**Task description**
Return all lines of the listing below that carry the word "auch".

**Data shown**
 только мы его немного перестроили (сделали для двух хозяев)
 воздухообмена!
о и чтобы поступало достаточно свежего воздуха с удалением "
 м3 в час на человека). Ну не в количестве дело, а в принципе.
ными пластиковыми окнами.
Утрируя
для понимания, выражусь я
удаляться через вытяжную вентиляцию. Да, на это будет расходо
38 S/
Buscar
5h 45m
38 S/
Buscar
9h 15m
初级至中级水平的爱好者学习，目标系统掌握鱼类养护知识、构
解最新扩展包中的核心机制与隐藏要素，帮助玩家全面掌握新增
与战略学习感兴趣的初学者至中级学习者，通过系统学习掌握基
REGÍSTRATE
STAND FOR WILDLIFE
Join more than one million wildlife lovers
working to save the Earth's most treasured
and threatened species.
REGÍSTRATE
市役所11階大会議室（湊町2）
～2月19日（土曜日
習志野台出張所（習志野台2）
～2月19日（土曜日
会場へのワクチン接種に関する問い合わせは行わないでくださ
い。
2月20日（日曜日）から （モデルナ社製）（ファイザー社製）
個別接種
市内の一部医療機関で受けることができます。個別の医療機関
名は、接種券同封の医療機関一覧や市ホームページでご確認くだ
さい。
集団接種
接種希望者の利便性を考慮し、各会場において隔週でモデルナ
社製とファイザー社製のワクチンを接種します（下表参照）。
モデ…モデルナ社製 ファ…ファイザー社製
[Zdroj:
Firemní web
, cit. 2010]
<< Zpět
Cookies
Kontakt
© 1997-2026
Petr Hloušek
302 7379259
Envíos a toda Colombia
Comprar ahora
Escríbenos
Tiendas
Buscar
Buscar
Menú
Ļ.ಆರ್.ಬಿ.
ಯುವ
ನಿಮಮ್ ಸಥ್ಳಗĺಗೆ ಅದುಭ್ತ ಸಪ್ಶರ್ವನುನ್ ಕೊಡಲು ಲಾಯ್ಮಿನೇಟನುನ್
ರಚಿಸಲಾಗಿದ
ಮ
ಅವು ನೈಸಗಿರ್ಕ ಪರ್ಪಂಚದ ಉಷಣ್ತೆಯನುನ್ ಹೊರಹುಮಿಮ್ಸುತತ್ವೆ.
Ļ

---

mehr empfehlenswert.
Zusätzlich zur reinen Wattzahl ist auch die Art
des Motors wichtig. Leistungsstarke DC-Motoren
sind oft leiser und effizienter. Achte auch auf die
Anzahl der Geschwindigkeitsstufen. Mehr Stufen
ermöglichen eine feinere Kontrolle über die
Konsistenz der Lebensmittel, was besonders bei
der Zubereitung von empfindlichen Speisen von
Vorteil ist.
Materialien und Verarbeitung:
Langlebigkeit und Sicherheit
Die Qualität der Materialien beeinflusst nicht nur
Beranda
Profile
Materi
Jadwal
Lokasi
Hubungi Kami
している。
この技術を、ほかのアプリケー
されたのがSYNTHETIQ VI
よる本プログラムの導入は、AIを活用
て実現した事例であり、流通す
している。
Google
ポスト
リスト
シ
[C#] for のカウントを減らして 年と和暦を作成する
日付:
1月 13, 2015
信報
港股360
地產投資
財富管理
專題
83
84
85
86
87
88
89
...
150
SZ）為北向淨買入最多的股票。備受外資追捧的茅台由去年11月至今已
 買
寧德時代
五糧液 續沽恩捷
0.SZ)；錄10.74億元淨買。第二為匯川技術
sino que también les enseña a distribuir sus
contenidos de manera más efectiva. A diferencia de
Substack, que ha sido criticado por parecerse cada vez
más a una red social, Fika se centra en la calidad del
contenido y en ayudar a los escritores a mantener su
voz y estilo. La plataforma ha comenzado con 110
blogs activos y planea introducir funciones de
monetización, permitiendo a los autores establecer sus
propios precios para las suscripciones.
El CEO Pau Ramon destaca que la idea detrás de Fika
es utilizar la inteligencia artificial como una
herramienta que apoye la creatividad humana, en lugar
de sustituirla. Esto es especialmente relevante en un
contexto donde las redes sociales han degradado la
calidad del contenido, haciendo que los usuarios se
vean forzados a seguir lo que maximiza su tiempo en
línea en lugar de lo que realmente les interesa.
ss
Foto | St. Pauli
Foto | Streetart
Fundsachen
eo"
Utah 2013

**Response for this exercise**
Zusätzlich zur reinen Wattzahl ist auch die Art
sind oft leiser und effizienter. Achte auch auf die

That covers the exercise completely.